### EXTRACT PROVIDED
★ ★ ★ ★

Outsourced (2010–2011): Season 1, Episode 2 - The Measure of a Manmeet - full transcript

When Todd reluctantly begins employee evaluations, the staff becomes nervous about their job security. After Todd's boss Jerry reviews the sales numbers, he tells Todd to fire one of his employees. Unwilling to lose a team member without a fight, Todd hatches a plan to save his staffer.

Morning.
Good morning.

Good. Classic.

Morning.
Morning.

Oh, hello.
This morning on the bus,

there was a woman who looked
like she had 13 fingers...

Gupta is finally speechless.
I love this deer, man.

When I was 12-years-old, I went to
the zoo with my sister in Pondicherry

and we saw a deer
get mauled by a tiger.

And the tigers
were scary.

Good morning.
Good morning.

Good morning.
Why isn't anyone working?



Why is there
rice on the floor?

Why is there a deer
on the wall?

Is she screaming?
It's hard to tell.

Well, Sandy
from Toledo,

I can tell by your voice
you're beautiful.

Oh, you're just saying that.

No. No, I listen
to voices all day,

and yours tells me
you're about 30,

curves in all
the right places,

and you used to smoke, but you
stopped because you are worth it.

I'm 55, doctors say
I'm morbidly obese,

and I'm smoking
right now.

But you just keep talking, sweetie.

Okay. Need anything else,
just let me know.



Okay. I'll go over
your sales numbers.

In the meantime, get started on those
employee evaluations. Okay, Todd?

You got it, Jerry.

Hey, can I ask
you a favor?

I haven't had barbecue
since I got here.

Could you hold those ribs
up to the camera?

Going through a little BBQ
withdrawal, are you?

Can you see that?

You want me to make it
saucy for you, bud?

Okay.

Oh, look at how messy
that is. Oh, yeah.

★ ★ ★ ★

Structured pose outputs
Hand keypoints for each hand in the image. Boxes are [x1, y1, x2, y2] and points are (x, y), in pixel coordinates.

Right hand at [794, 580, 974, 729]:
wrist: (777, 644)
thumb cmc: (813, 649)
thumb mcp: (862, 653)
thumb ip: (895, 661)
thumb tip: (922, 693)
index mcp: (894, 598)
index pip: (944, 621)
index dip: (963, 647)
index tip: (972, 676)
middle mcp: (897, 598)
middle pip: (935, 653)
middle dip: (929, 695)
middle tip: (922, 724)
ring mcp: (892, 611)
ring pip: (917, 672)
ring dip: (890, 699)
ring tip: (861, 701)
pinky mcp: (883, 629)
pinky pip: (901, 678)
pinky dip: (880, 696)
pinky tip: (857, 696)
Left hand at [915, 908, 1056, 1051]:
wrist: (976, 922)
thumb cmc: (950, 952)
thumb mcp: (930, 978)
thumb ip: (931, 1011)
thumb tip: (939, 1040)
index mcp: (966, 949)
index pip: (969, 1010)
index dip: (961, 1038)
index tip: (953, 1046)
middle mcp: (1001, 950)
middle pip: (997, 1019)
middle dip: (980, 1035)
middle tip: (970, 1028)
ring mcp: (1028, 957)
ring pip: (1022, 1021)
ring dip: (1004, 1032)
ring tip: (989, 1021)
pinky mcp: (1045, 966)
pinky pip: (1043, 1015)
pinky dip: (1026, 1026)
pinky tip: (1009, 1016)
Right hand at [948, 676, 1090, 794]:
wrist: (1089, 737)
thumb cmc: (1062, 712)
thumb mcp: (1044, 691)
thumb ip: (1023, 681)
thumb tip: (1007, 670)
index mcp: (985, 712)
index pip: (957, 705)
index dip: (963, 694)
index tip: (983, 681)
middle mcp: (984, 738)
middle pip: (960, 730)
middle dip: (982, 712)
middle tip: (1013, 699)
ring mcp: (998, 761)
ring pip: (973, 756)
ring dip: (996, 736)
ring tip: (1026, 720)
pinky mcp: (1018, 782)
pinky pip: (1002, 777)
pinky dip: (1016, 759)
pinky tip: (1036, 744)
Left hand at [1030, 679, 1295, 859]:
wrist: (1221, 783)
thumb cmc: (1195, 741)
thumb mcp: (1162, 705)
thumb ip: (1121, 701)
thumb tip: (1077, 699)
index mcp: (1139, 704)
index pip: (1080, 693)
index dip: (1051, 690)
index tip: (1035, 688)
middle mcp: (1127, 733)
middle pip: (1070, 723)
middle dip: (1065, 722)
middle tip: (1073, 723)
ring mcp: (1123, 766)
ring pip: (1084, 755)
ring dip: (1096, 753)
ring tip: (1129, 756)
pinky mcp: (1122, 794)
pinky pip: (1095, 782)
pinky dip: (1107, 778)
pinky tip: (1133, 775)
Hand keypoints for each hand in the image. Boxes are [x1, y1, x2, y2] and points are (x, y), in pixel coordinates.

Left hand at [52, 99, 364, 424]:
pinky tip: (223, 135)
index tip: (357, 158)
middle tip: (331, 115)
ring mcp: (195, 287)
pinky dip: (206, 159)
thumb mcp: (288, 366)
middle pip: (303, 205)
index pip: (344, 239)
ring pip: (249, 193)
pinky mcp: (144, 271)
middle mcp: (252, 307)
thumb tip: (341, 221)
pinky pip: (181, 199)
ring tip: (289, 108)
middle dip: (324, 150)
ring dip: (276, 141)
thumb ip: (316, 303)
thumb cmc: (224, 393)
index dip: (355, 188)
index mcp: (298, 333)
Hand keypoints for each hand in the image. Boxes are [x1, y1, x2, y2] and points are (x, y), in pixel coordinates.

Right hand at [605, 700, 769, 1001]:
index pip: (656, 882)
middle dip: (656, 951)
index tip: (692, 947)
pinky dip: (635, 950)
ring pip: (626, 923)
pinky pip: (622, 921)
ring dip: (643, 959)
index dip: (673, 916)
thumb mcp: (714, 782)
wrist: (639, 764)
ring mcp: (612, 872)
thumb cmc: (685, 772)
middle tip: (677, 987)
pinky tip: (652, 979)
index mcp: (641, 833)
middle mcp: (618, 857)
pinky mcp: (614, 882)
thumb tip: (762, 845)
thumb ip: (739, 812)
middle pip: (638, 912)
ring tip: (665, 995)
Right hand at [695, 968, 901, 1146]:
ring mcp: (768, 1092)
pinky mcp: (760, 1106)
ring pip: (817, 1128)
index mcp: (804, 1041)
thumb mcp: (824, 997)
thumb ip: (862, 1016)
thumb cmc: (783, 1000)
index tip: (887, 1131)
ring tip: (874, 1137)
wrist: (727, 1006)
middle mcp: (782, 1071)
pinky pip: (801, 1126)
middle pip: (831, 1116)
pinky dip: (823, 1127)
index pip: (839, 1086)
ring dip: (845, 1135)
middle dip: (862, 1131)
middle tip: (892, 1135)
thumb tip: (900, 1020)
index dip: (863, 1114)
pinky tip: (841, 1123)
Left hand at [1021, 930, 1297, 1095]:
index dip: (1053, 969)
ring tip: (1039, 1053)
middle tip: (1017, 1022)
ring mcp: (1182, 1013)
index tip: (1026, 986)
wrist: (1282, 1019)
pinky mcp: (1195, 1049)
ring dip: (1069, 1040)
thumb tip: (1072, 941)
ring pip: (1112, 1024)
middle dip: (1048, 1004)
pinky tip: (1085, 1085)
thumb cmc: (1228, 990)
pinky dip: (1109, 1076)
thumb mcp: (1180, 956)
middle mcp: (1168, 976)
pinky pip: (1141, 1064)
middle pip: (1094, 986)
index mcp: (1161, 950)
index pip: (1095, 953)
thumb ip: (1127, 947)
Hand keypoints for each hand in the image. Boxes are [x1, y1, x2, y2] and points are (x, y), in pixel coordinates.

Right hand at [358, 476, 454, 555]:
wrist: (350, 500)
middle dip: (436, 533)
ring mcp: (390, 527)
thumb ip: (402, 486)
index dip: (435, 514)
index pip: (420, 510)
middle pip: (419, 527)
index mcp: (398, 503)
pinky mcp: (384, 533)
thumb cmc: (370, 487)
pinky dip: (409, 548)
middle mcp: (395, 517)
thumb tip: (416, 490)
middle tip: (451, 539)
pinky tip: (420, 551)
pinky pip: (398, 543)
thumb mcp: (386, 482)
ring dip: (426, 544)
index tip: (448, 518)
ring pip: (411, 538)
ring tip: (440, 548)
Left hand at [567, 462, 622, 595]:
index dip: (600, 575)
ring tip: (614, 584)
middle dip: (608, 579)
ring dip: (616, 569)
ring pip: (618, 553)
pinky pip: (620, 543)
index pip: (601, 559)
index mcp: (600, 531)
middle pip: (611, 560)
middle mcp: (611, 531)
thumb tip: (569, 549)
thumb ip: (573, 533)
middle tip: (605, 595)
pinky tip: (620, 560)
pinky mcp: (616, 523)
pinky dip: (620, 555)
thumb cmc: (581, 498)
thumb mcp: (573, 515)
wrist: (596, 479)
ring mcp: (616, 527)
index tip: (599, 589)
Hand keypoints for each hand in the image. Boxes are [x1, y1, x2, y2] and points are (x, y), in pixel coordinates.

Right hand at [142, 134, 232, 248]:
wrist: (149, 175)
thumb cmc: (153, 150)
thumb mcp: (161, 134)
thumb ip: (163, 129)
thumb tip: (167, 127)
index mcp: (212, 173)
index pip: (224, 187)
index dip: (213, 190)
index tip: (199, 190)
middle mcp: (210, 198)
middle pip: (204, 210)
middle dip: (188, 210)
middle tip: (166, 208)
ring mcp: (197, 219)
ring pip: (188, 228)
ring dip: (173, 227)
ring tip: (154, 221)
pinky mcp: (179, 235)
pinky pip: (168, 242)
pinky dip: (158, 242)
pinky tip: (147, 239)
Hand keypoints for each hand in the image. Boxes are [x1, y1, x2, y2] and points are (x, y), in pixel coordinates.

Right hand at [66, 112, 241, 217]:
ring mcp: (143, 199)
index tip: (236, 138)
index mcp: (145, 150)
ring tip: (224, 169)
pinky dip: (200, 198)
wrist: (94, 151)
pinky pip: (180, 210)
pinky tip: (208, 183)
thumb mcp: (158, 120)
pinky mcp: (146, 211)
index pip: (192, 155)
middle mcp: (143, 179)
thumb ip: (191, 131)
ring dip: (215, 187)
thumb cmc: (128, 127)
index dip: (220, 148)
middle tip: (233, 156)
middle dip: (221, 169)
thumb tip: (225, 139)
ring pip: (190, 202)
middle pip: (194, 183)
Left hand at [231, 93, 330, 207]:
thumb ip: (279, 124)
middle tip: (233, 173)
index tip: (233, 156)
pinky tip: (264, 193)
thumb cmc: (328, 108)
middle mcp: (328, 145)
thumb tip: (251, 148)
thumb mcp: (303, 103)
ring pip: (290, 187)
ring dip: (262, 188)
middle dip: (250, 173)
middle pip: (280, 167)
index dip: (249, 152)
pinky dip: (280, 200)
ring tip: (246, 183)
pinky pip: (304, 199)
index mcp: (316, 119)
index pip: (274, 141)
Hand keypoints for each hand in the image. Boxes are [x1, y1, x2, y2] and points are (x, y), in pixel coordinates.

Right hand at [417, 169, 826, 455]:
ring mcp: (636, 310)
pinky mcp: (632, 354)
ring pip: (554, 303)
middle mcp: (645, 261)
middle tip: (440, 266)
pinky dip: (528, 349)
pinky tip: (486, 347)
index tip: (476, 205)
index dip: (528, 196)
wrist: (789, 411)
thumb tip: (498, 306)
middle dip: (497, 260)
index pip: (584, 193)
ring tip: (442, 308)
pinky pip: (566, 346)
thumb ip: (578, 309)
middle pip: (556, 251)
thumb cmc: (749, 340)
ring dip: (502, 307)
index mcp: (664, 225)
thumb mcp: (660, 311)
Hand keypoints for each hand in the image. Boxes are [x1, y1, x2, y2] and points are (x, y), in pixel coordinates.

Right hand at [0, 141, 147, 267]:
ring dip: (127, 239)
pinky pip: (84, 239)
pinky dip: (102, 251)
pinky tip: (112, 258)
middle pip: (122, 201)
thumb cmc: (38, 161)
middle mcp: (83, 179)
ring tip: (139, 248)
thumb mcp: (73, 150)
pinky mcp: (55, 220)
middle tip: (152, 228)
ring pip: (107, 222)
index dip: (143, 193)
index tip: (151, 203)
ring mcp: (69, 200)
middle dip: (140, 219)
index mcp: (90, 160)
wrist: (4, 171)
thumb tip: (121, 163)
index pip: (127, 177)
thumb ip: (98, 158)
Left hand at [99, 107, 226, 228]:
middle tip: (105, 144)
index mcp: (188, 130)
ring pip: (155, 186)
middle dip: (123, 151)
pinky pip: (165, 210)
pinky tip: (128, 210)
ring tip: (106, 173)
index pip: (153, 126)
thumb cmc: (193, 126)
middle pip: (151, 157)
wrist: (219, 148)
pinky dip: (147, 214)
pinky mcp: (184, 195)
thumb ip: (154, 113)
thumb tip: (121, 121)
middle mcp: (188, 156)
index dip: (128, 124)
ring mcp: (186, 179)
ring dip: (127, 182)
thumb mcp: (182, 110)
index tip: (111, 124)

★ ★ ★ ★

### PROBLEM TO WORK ON
According to the episode summary in the transcript, what does Jerry tell Todd to do after reviewing the sales numbers? Use only the transcript to answer.

### ANSWER TO THIS EXERCISE
He tells Todd to fire one of his employees.